_Problem:_
Please repeat, word for word, the part of the items below that opens with the line containing "Cook pasta according to directions." and closes with the line containing "Managing Muscle Soreness Post-Competition?", leaving out the pictures.

_Input data:_

════════════════

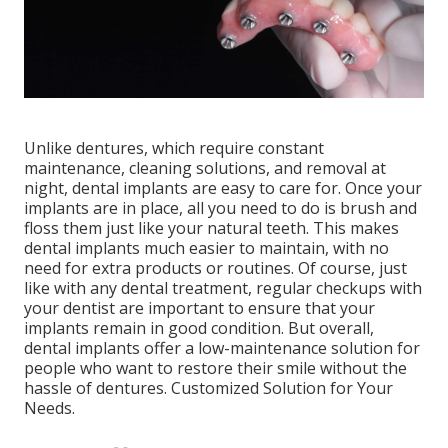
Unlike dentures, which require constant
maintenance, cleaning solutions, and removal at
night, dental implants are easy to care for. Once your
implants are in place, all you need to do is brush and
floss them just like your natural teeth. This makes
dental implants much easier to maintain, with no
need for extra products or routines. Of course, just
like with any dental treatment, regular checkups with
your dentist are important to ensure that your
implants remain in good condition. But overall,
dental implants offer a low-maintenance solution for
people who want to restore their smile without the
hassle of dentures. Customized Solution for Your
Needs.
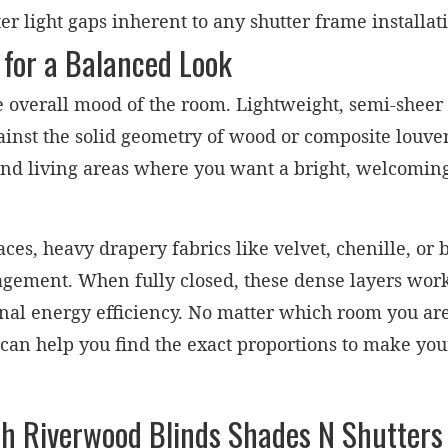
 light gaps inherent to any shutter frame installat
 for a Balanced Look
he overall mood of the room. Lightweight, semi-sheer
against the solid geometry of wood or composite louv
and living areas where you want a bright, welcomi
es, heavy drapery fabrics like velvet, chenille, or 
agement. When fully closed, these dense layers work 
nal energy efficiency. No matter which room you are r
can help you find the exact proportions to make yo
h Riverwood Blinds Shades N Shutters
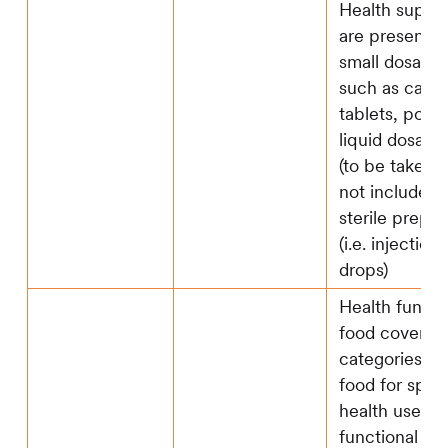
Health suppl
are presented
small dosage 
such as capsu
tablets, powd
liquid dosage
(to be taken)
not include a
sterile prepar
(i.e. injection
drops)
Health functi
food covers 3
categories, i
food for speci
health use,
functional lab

════════════════

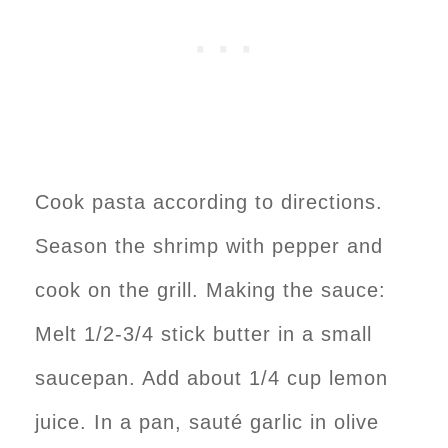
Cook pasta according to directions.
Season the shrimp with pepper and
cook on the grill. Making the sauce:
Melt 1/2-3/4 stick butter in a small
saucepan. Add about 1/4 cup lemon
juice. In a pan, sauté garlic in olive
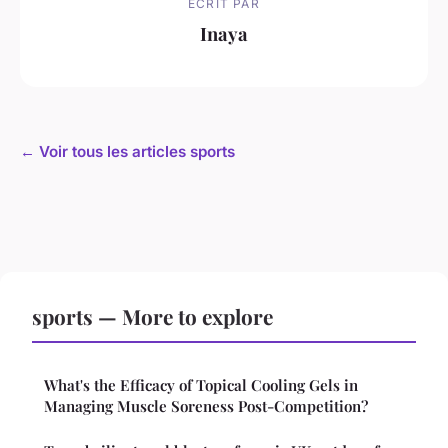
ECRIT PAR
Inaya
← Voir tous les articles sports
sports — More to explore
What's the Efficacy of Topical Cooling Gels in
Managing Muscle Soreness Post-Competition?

════════════════

_Finished exercise:_
Cook pasta according to directions.
Season the shrimp with pepper and
cook on the grill. Making the sauce:
Melt 1/2-3/4 stick butter in a small
saucepan. Add about 1/4 cup lemon
juice. In a pan, sauté garlic in olive
ECRIT PAR
Inaya
← Voir tous les articles sports
sports — More to explore
What's the Efficacy of Topical Cooling Gels in
Managing Muscle Soreness Post-Competition?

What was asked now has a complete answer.